> **Saved entries**

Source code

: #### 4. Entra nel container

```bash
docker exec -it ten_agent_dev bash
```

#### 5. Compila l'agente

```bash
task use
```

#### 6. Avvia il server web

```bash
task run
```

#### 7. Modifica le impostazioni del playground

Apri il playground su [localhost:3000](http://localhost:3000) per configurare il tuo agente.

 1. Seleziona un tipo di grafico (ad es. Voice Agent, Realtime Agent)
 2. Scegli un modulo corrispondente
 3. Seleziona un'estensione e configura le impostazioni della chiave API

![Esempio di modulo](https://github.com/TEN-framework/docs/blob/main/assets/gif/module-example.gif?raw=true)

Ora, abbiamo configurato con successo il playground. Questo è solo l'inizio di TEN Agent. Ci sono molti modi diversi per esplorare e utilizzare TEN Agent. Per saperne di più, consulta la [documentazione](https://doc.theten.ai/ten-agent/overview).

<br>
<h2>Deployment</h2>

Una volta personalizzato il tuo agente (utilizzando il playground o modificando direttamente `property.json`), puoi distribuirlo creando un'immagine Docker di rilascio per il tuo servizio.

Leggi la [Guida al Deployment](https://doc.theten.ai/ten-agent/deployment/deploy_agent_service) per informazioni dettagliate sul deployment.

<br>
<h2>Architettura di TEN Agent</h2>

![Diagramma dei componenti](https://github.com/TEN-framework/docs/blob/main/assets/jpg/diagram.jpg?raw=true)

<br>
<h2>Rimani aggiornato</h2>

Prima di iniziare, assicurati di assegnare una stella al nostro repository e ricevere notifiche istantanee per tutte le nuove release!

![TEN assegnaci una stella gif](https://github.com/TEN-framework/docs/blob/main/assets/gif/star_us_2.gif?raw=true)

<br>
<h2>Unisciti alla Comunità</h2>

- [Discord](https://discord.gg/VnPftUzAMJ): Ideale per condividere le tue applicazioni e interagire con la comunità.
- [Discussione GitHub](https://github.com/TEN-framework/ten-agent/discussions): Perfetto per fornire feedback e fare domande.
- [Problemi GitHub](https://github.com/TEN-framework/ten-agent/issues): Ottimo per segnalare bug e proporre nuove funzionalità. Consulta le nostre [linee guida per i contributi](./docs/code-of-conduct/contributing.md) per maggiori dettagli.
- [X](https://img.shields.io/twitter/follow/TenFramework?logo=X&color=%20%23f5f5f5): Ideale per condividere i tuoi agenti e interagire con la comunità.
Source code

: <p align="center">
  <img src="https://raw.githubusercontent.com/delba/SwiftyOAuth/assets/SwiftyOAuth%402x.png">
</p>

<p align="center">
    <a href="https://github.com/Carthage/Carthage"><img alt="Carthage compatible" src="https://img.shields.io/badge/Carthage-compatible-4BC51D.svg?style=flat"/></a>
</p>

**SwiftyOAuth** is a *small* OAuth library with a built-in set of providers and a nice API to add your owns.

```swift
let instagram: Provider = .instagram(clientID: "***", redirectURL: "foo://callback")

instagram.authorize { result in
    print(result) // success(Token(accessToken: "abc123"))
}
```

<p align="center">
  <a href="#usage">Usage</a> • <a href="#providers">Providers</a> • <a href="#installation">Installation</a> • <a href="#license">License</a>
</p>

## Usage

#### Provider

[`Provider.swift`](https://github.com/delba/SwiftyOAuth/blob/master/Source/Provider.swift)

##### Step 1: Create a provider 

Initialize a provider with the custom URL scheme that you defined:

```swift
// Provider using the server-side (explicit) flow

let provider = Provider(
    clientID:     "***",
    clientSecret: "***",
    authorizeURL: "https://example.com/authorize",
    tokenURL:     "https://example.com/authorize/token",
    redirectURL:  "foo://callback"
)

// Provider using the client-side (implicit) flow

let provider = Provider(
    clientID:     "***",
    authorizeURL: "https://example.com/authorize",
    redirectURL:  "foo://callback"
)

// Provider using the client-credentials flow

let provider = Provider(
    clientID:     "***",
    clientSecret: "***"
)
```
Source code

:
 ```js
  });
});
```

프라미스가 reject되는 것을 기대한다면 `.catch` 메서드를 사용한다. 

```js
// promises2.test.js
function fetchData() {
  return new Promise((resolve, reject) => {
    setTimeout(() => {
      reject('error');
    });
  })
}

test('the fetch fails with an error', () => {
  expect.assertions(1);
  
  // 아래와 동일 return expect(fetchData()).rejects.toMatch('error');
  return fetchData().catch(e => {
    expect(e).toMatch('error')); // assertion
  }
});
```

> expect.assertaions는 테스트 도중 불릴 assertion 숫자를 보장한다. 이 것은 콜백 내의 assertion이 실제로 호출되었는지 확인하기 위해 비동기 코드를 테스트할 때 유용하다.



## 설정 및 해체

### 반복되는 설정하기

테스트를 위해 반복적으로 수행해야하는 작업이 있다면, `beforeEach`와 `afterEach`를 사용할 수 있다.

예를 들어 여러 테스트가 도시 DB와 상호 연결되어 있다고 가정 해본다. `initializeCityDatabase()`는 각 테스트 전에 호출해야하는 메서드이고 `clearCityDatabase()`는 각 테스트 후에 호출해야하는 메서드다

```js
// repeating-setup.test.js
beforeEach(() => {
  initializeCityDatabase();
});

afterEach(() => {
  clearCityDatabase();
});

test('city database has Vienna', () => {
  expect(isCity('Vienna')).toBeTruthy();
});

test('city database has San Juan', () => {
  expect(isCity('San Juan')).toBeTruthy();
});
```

> **Work instructions**
Each line from the start of the records through the line holding "3. Seleziona un'estensione" must be returned exactly; nothing else belongs in the answer.

> **Task response**
Source code

: #### 4. Entra nel container

```bash
docker exec -it ten_agent_dev bash
```

#### 5. Compila l'agente

```bash
task use
```

#### 6. Avvia il server web

```bash
task run
```

#### 7. Modifica le impostazioni del playground

Apri il playground su [localhost:3000](http://localhost:3000) per configurare il tuo agente.

 1. Seleziona un tipo di grafico (ad es. Voice Agent, Realtime Agent)
 2. Scegli un modulo corrispondente
 3. Seleziona un'estensione e configura le impostazioni della chiave API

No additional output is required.